Currently paying a dividend of 0.38 per share, Brinker International (EAT) has a dividend yield of 3.83%. This is compared to the Retail – Restaurants industry’s yield of 0% and the S&P 500’s current yield. Looking at dividend growth, the company’s current annualized dividend of $1.52 is flat compared to last year.
But aren’t stocks generally more risky than bonds?
It is true that stocks, as an asset class, carry more risk than bonds, but high-quality dividend stocks not only have the ability to produce income growth over time but more importantly, can also reduce your overall portfolio volatility relative to the broader stock market.
An upside to adding dividend stocks to your retirement portfolio: they can help lessen the effects of inflation, since many dividend-paying companies (especially blue chip stocks) generally increase their dividends over time.

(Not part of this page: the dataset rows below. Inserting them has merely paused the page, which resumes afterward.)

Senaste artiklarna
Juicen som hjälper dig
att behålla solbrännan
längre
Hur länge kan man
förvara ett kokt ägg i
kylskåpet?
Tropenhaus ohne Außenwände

Thinking about dividend-focused mutual funds or ETFs? Watch out for fees.
You may be thinking, “I like this dividend strategy, but instead of investing in individual stocks, I’m going to find a dividend-focused mutual fund or ETF.” This approach can make sense, but be aware that some mutual funds and specialized ETFs carry high fees, which may reduce your dividend gains or income, and defeat the goal of this dividend investment approach. If you do wish to invest in a fund, do your research to find the best-quality dividend funds with the lowest fees.